19 de dez. de 2010

Reencontro com Antonin Artaud

Ferreira Gullar
    NOS MEUS primeiros anos no Rio de Janeiro, tornei-me rato de livraria, não apenas porque gostava de livros, mas também porque, muitas vezes, necessitava encher o dia.
    Meu emprego era na "Revista do IAPC", que ficava na rua Alcino Guanabara, quase em frente ao bar Amarelinho.
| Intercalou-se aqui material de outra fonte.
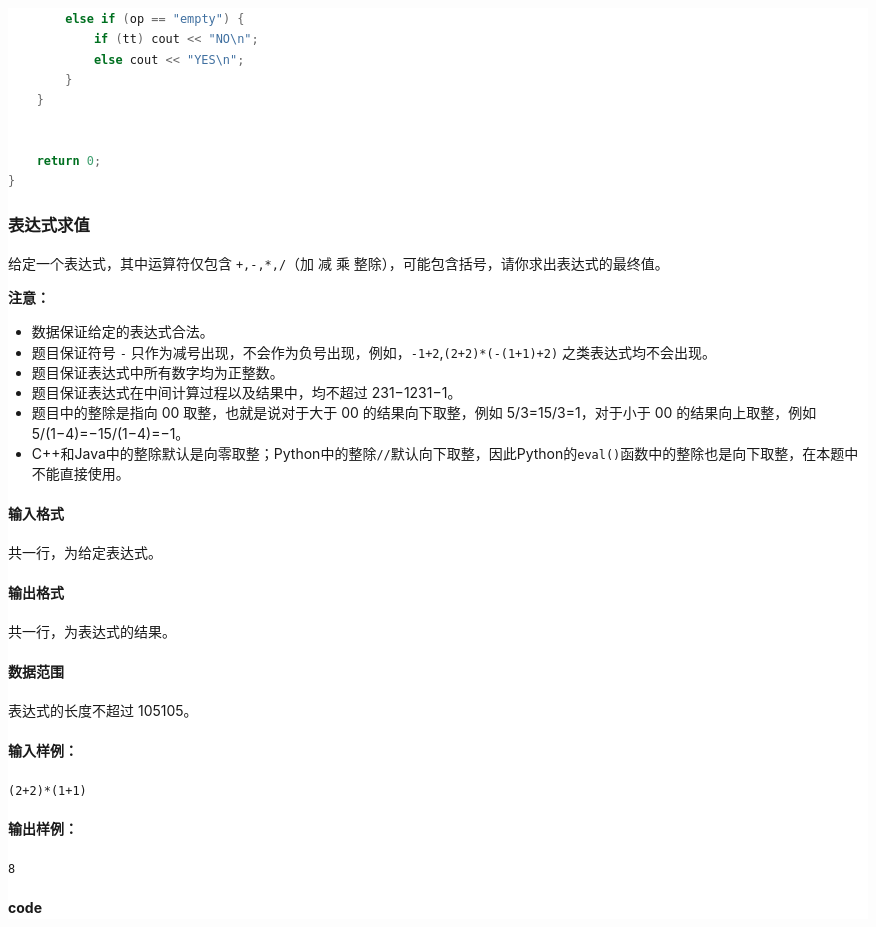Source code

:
 ```cpp
        else if (op == "empty") {
            if (tt) cout << "NO\n";
            else cout << "YES\n";
        }
    }
    
    
    return 0;
}
```









### 表达式求值



给定一个表达式，其中运算符仅包含 `+,-,*,/`（加 减 乘 整除），可能包含括号，请你求出表达式的最终值。

**注意：**

- 数据保证给定的表达式合法。
- 题目保证符号 `-` 只作为减号出现，不会作为负号出现，例如，`-1+2`,`(2+2)*(-(1+1)+2)` 之类表达式均不会出现。
- 题目保证表达式中所有数字均为正整数。
- 题目保证表达式在中间计算过程以及结果中，均不超过 231−1231−1。
- 题目中的整除是指向 00 取整，也就是说对于大于 00 的结果向下取整，例如 5/3=15/3=1，对于小于 00 的结果向上取整，例如 5/(1−4)=−15/(1−4)=−1。
- C++和Java中的整除默认是向零取整；Python中的整除`//`默认向下取整，因此Python的`eval()`函数中的整除也是向下取整，在本题中不能直接使用。

#### 输入格式

共一行，为给定表达式。

#### 输出格式

共一行，为表达式的结果。

#### 数据范围

表达式的长度不超过 105105。

#### 输入样例：

```
(2+2)*(1+1)
```

#### 输出样例：

```
8
```



#### code
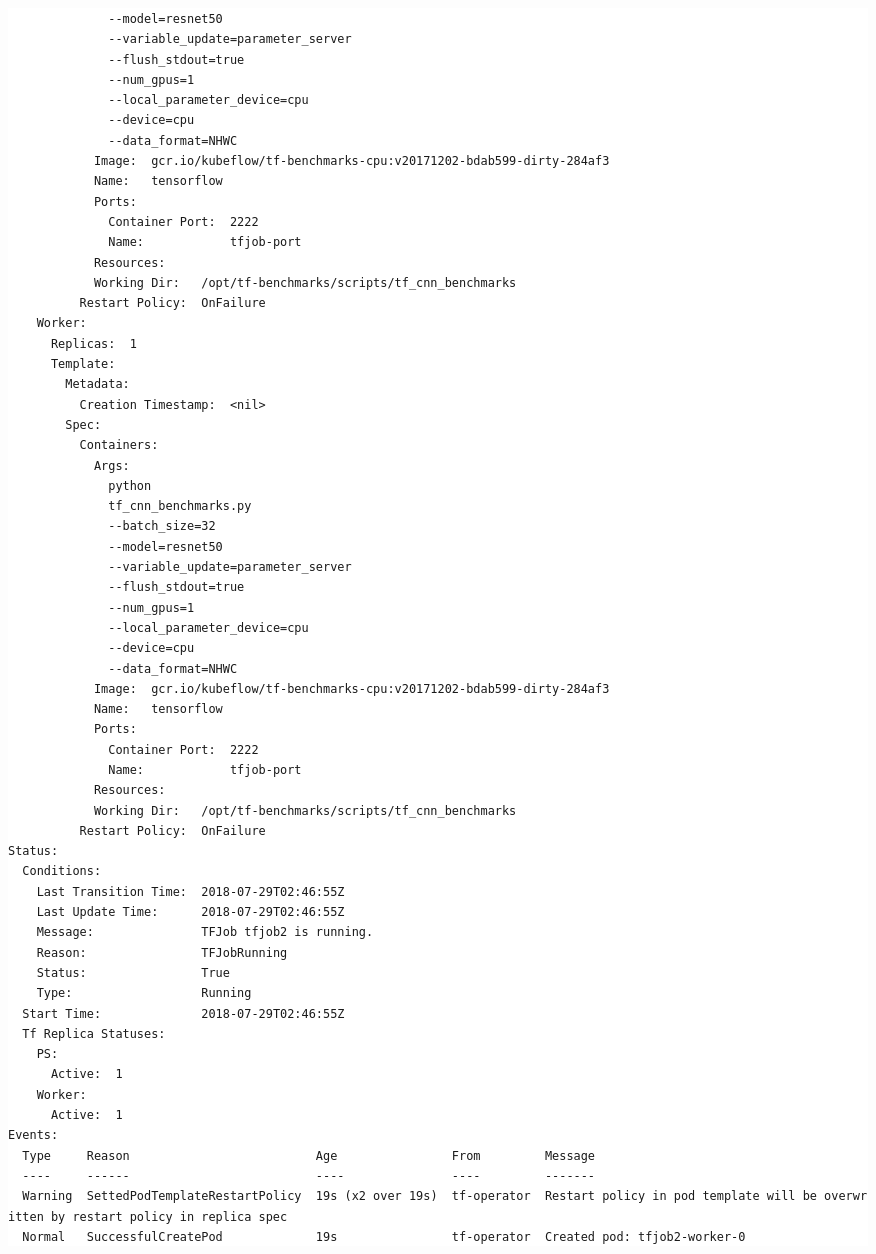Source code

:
 ```
              --model=resnet50
              --variable_update=parameter_server
              --flush_stdout=true
              --num_gpus=1
              --local_parameter_device=cpu
              --device=cpu
              --data_format=NHWC
            Image:  gcr.io/kubeflow/tf-benchmarks-cpu:v20171202-bdab599-dirty-284af3
            Name:   tensorflow
            Ports:
              Container Port:  2222
              Name:            tfjob-port
            Resources:
            Working Dir:   /opt/tf-benchmarks/scripts/tf_cnn_benchmarks
          Restart Policy:  OnFailure
    Worker:
      Replicas:  1
      Template:
        Metadata:
          Creation Timestamp:  <nil>
        Spec:
          Containers:
            Args:
              python
              tf_cnn_benchmarks.py
              --batch_size=32
              --model=resnet50
              --variable_update=parameter_server
              --flush_stdout=true
              --num_gpus=1
              --local_parameter_device=cpu
              --device=cpu
              --data_format=NHWC
            Image:  gcr.io/kubeflow/tf-benchmarks-cpu:v20171202-bdab599-dirty-284af3
            Name:   tensorflow
            Ports:
              Container Port:  2222
              Name:            tfjob-port
            Resources:
            Working Dir:   /opt/tf-benchmarks/scripts/tf_cnn_benchmarks
          Restart Policy:  OnFailure
Status:
  Conditions:
    Last Transition Time:  2018-07-29T02:46:55Z
    Last Update Time:      2018-07-29T02:46:55Z
    Message:               TFJob tfjob2 is running.
    Reason:                TFJobRunning
    Status:                True
    Type:                  Running
  Start Time:              2018-07-29T02:46:55Z
  Tf Replica Statuses:
    PS:
      Active:  1
    Worker:
      Active:  1
Events:
  Type     Reason                          Age                From         Message
  ----     ------                          ----               ----         -------
  Warning  SettedPodTemplateRestartPolicy  19s (x2 over 19s)  tf-operator  Restart policy in pod template will be overwritten by restart policy in replica spec
  Normal   SuccessfulCreatePod             19s                tf-operator  Created pod: tfjob2-worker-0
```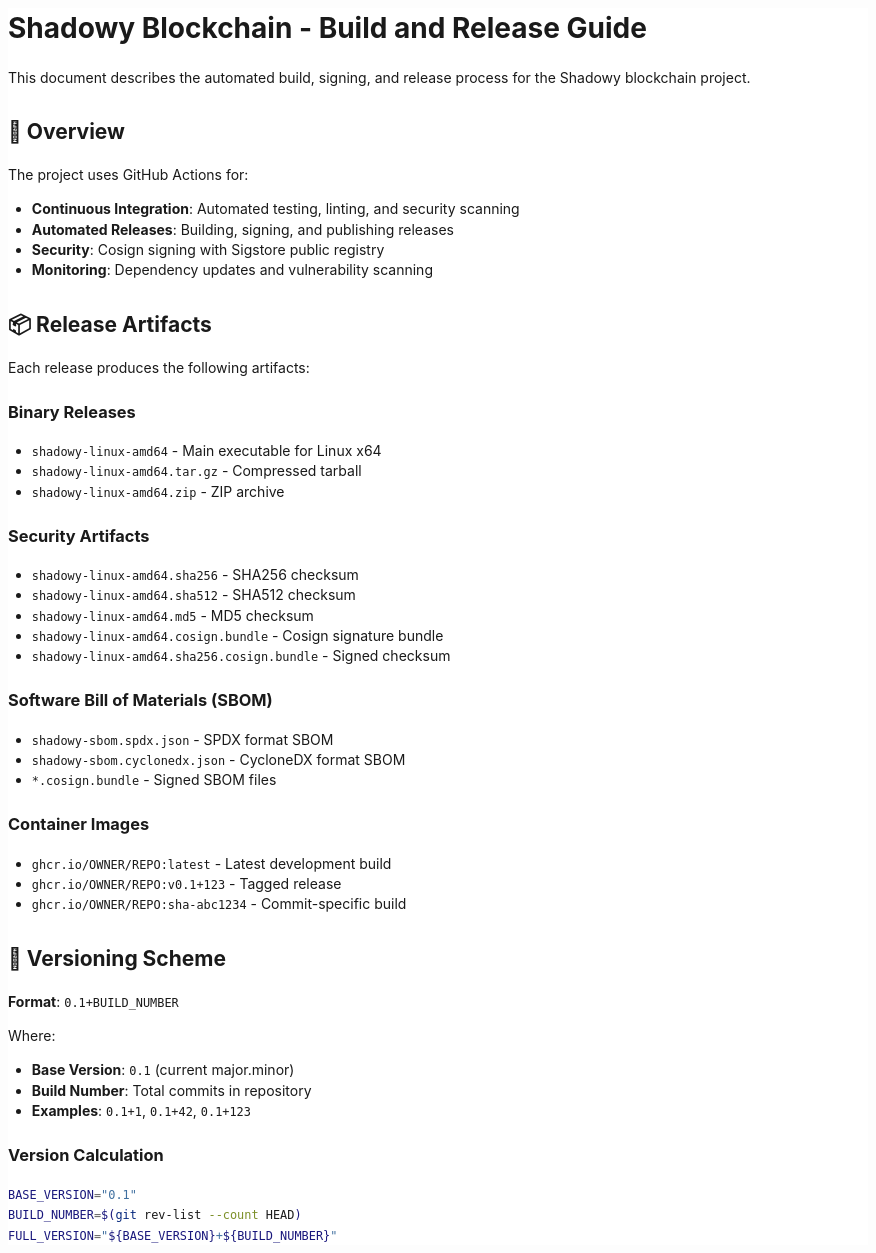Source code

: # Shadowy Blockchain - Build and Release Guide

This document describes the automated build, signing, and release process for the Shadowy blockchain project.

## 🎯 Overview

The project uses GitHub Actions for:
- **Continuous Integration**: Automated testing, linting, and security scanning
- **Automated Releases**: Building, signing, and publishing releases
- **Security**: Cosign signing with Sigstore public registry
- **Monitoring**: Dependency updates and vulnerability scanning

## 📦 Release Artifacts

Each release produces the following artifacts:

### Binary Releases
- `shadowy-linux-amd64` - Main executable for Linux x64
- `shadowy-linux-amd64.tar.gz` - Compressed tarball
- `shadowy-linux-amd64.zip` - ZIP archive

### Security Artifacts
- `shadowy-linux-amd64.sha256` - SHA256 checksum
- `shadowy-linux-amd64.sha512` - SHA512 checksum  
- `shadowy-linux-amd64.md5` - MD5 checksum
- `shadowy-linux-amd64.cosign.bundle` - Cosign signature bundle
- `shadowy-linux-amd64.sha256.cosign.bundle` - Signed checksum

### Software Bill of Materials (SBOM)
- `shadowy-sbom.spdx.json` - SPDX format SBOM
- `shadowy-sbom.cyclonedx.json` - CycloneDX format SBOM
- `*.cosign.bundle` - Signed SBOM files

### Container Images
- `ghcr.io/OWNER/REPO:latest` - Latest development build
- `ghcr.io/OWNER/REPO:v0.1+123` - Tagged release
- `ghcr.io/OWNER/REPO:sha-abc1234` - Commit-specific build

## 🔢 Versioning Scheme

**Format**: `0.1+BUILD_NUMBER`

Where:
- **Base Version**: `0.1` (current major.minor)
- **Build Number**: Total commits in repository
- **Examples**: `0.1+1`, `0.1+42`, `0.1+123`

### Version Calculation
```bash
BASE_VERSION="0.1"
BUILD_NUMBER=$(git rev-list --count HEAD)
FULL_VERSION="${BASE_VERSION}+${BUILD_NUMBER}"
```
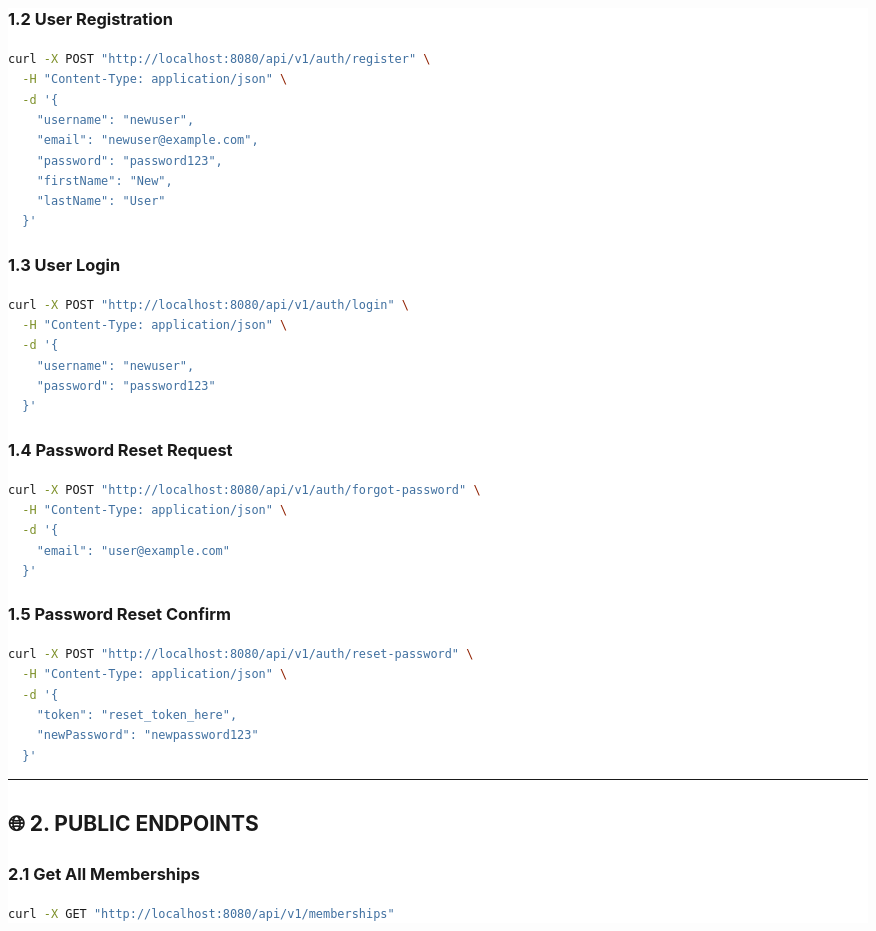 ### 1.2 User Registration
```bash
curl -X POST "http://localhost:8080/api/v1/auth/register" \
  -H "Content-Type: application/json" \
  -d '{
    "username": "newuser",
    "email": "newuser@example.com",
    "password": "password123",
    "firstName": "New",
    "lastName": "User"
  }'
```

### 1.3 User Login
```bash
curl -X POST "http://localhost:8080/api/v1/auth/login" \
  -H "Content-Type: application/json" \
  -d '{
    "username": "newuser",
    "password": "password123"
  }'
```

### 1.4 Password Reset Request
```bash
curl -X POST "http://localhost:8080/api/v1/auth/forgot-password" \
  -H "Content-Type: application/json" \
  -d '{
    "email": "user@example.com"
  }'
```

### 1.5 Password Reset Confirm
```bash
curl -X POST "http://localhost:8080/api/v1/auth/reset-password" \
  -H "Content-Type: application/json" \
  -d '{
    "token": "reset_token_here",
    "newPassword": "newpassword123"
  }'
```

---

## 🌐 **2. PUBLIC ENDPOINTS**

### 2.1 Get All Memberships
```bash
curl -X GET "http://localhost:8080/api/v1/memberships"
```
Se nenhum amigo passava em minha sala para bater papo nem me ocorria nenhuma ideia para um poema, começava a me sentir ansioso e saía a andar pelas ruas.
    Ia parar em alguma livraria ou numa loja de aves, rua Sete de Setembro, quase esquina com rua Primeiro de Março.
    Essa loja fedia muito, tantas eram as aves que havia ali, presas em grande gaiolas. Havia de tudo, de canários-da-terra e araras coloridas até aves estranhas, como um nhambu, pernalta e meditativo. Voltei várias vezes só para vê-lo e tomar um caldo de cana gelado num boteco que havia perto.
    Mas, afinal, o que me atraía àquela loja de aves? É que algo ali me lembrava "Les Chants de Maldoror" ("Os Cantos de Maldoror"), de Lautréamont, que lera recentemente na Biblioteca Nacional e, por mais que fuçasse, não o achava em nenhuma livraria.
    Mas achei uma coisa inesperada: um exemplar da revista "Les Cahiers de la Pléiade" (primavera de 1949), que me deixou maravilhado: é que uma parte dela era dedicada a Antonin Artaud, incluindo um poema inédito e um testemunho de Claude Nerguy, contando a visita que lhe fizera, poucos dias antes de sua morte, numa casa de repouso, em Ivry, para onde tinham-no transferido depois de várias internações em manicômios. Nerguy e sua companheira ficaram chocados ao encontrá-lo tão magro, de camisa suja e olhar alucinado.
    Durante aquela visita, Artaud tomou de um martelo e começou a bater violentamente num bloco de madeira, enquanto declamava exasperado um poema incompreensível: "É assim que marco o ritmo de meus versos", berrava.
    No final da visita, quando Nerguy lhe pediu que autografasse um livro, escreveu: "Para Claude, sob a condição de manter-se só, uma vez que sou inimigo da sexualidade". Quando deixam aquele quarto opressivo, a moça diz: "Em lugar de olhos, ele tem relâmpagos".
    Na revista, havia um poema inédito de Artaud em que ele se dizia "um puro espírito" e insultava Deus. Era um poema estranho, impactante e belo. Foi então que decidi datilografá-lo em várias cópias e distribuí-las entre meus amigos.
    Certo dia, um deles pediu-me a revista emprestada, alegando estar escrevendo um artigo sobre Artaud para um suplemento literário. Hesitei em emprestá-la, mas ele jurou que a devolveria em quatro dias, no máximo. Terminei cedendo. Ele pegou a revista e sumiu.
    Passados os quatro dias, tentei localizá-lo em vão. Meses depois, deparo-me com ele na rua. Desculpa-se, alegando que viajara inesperadamente porque sua mãe adoecera, acabava de voltar e ia me procurar para devolver a revista. "Vou buscá-la agora", disse, e sumiu de novo.
    "Livro não se empresta" -advertiu minha amiga Lucy Teixeira-, "ainda mais uma preciosidade como essa". Tinha razão. Mesmo assim, ao longo dos anos, não me emendei, continuei a emprestar livros preciosos ou raros, que nunca me devolveram.
    E, ao longo desses anos -mais de 50-, de vez em quando, se lia ou ouvia algo sobre Artaud, sofria de novo a perda da revista e maldizia o caráter daquele sujeito que descarada e insensivelmente se apropriara de uma coisa que, para mim, tinha valor inestimável.
    Faz pouco, falei disso com Kaira Cabañas -crítica de arte e curadora de importantes mostras internacionais-, que prepara uma exposição sobre Antonin Artaud, a se realizar no Museu Reina Sofía, de Madri.
    Ela deseja expor ali alguns exemplares daquela edição pirata que fiz do poema de Artaud, em 1954. Só que aqueles a quem dei os exemplares já se foram e nem mesmo a que guardei comigo existe mais. Nem poderia imaginar que teriam importância no futuro. Em compensação -pasmem vocês-, Kaira Cabañas acaba de me enviar um exemplar daquela revista, de cuja perda jamais me refizera.
    Ao abrir o pacote e me deparar com ela, de capa amarelo-ocre, pensei estar vivendo um sonho. E, como se sonhasse, procurei nela o texto sobre Artaud, o poema que copiara... estava tudo lá. Maravilha! É, de uns tempos para cá, deu para chover na minha horta.